Читать «Поход кимвров» онлайн - страница 106

Йоханнес Вильгельм Йенсен

А статуя была хороша. Сама Ведис вновь стала настоящим человеком и женщиной, обрела прежнюю жизнерадостность, всю пышную силу и беззаботность молодости; Кейрон же воплотил и увековечил в мраморе ее былую тоску и страдания.

Да, навсегда запечатлелся в мраморе образ скорбящей женственности.

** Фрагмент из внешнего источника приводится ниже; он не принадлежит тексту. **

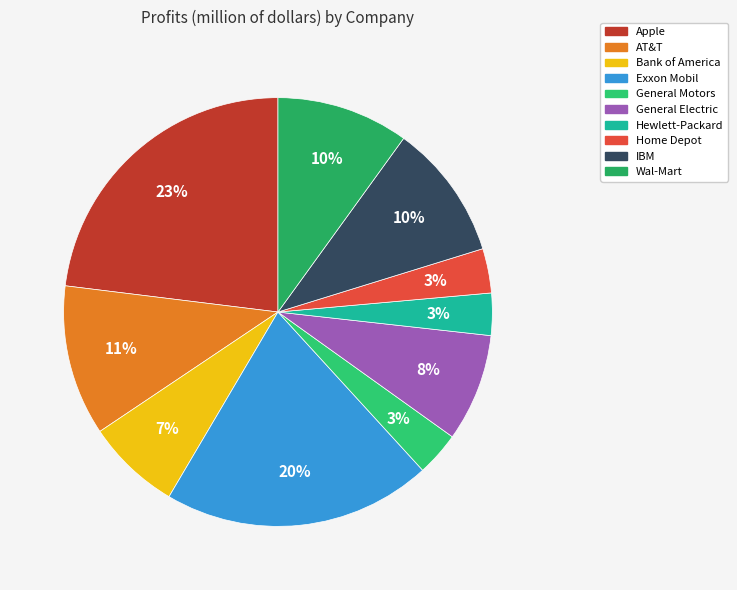

True or false: Bank of America accounts for 7% of the total.

True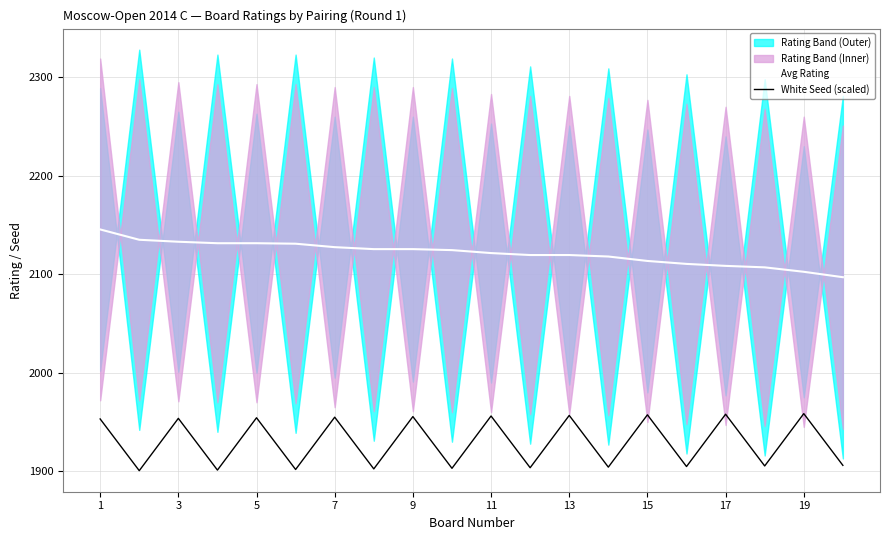

Is it true that White Seed (scaled) equals 1956.1 at 11?

True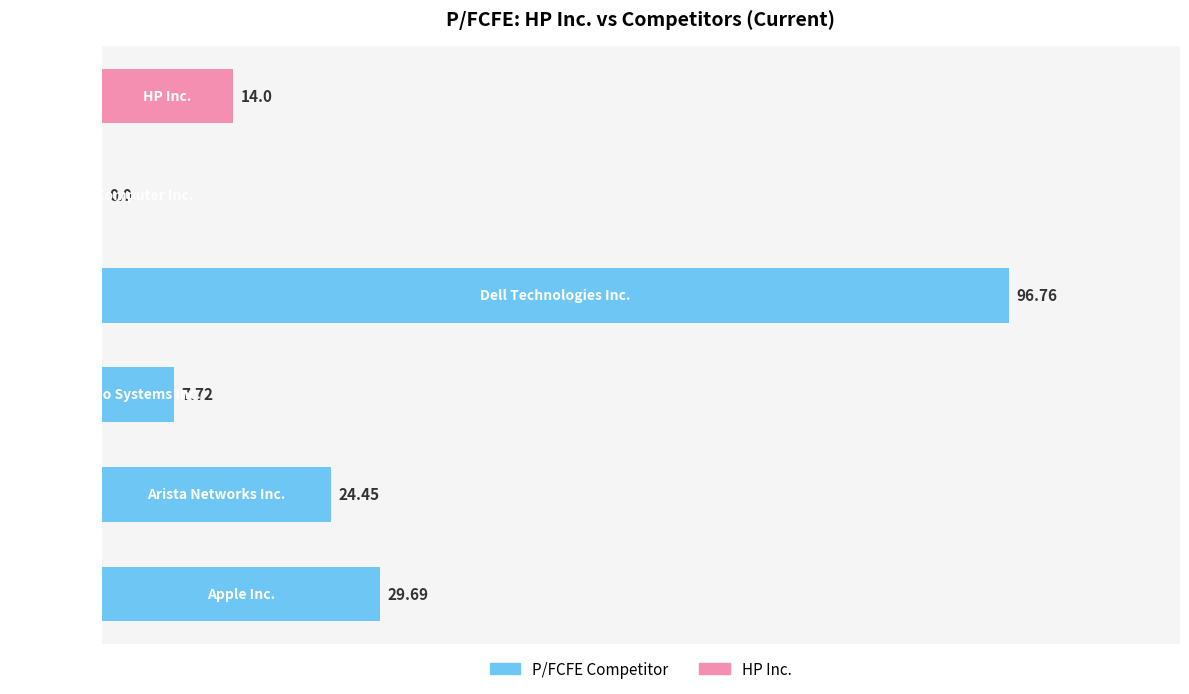

What is the sum of all values?

172.6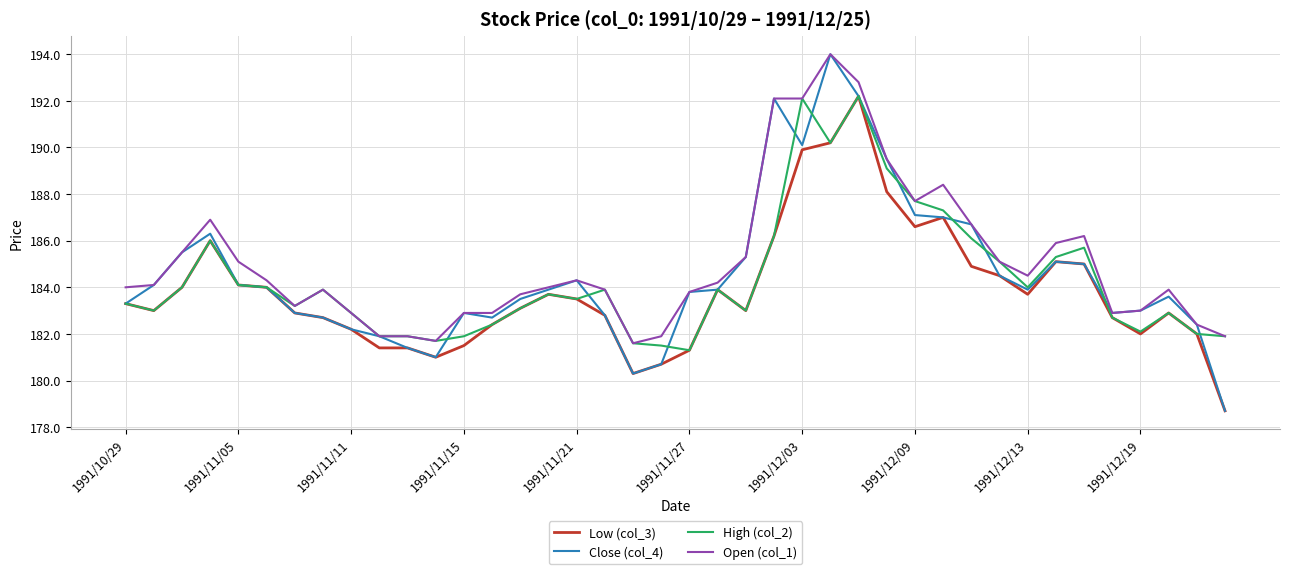

Which series has the widest spread of values?

Close (col_4)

Это была пленница-иноземка, языка которой никто не понимал, стоящая в немом отчаянии, пойманная и обнаженная, выставленная на продажу, нечувствительная ко взглядам покупателей, погруженная в воспоминания об утраченном мире, о гибели своего народа, свидетельницей которой она была; погиб весь ее род, все ее близкие, одной с ней крови и расы; ее глубочайшую внутреннюю тоску не могут превратить в страх ни грубость зрителей, ни ожидающее ее унижение; она вся ушла в себя, она – олицетворение немой жалобы своего пола и жалости к тому народу, к которому она принадлежала и гибель которого видела.

Эта мраморная статуя жила, искусство обессмертило жизнь. Из поколения в поколение будет передаваться эта жалоба – жалоба поруганной, раздавленной женственности, жертвы грубого насилия, хищнических, воинственных инстинктов мужчины.

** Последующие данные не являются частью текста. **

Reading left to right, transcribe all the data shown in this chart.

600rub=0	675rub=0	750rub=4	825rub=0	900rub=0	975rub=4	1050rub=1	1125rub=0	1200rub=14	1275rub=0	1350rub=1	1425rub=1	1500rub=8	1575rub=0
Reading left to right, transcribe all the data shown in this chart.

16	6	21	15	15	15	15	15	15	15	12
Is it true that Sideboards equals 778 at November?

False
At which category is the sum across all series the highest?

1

Но когда Кейрон удалился к себе, Ведис, видевшая страдальческое выражение его лица, – как будто весь труд его пропал даром, как будто он ничего не достиг! – последовала за ним и нашла его в его покое, между образцовыми произведениями искусств, заставившими его усомниться в самом себе. Он сидел, праздно сложив усталые, запыленные мраморной пылью руки, такой истомленный, удрученный. Статуя, как ему казалось, не удалась; ждет его неудача и с моделью… И вдруг она вошла и робко протянула к нему руки – бессознательным, удивительно простым и прекрасным движением; его собственная тревога глянула на него, отраженная в зеркале любви! Такого пленительного выражения – смеси робости, нежной покорности и любви – он еще в жизни своей не видел ни на одном лице человеческом! И он улыбнулся, лицо его все просияло, как у ребенка, внезапно получившего то, о чем он плакал. И оба они засмеялись – кто первый, невозможно сказать.

Свершилось. Радость жизни так ее обуревала, что она не в силах была нести ее дольше одна и, естественно, обратилась к тому, кто дал ей покой, дал вырасти и созреть в ней этой радости. А он, он был счастлив: если он как художник и не достиг недостижимого в искусстве, то сама жизнь вознаградила его!

Ведис в первый раз видела улыбку Кейрона, но это была та же улыбка, что когда-то заставляла молодых девушек сновать мимо кузницы в том дальнем краю, где прокоптевший юноша-грек очаровывал туземок своей южной красотой и белыми зубами, даром что был рабом. И глаза у него теперь сияли, стали совсем не похожими на усталые глаза ваятеля: он обладал даром художника мгновенно преображаться и молодеть. Минутою раньше казалось, что скорбь живой Ведис и вся та скорбь, что он вложил в ее мраморное изображение, в изваянную им статую скорби, вселенской женской скорби, придавила его самого своей тяжестью; теперь он улыбался улыбкой, в которой таяло его долгое одиночество.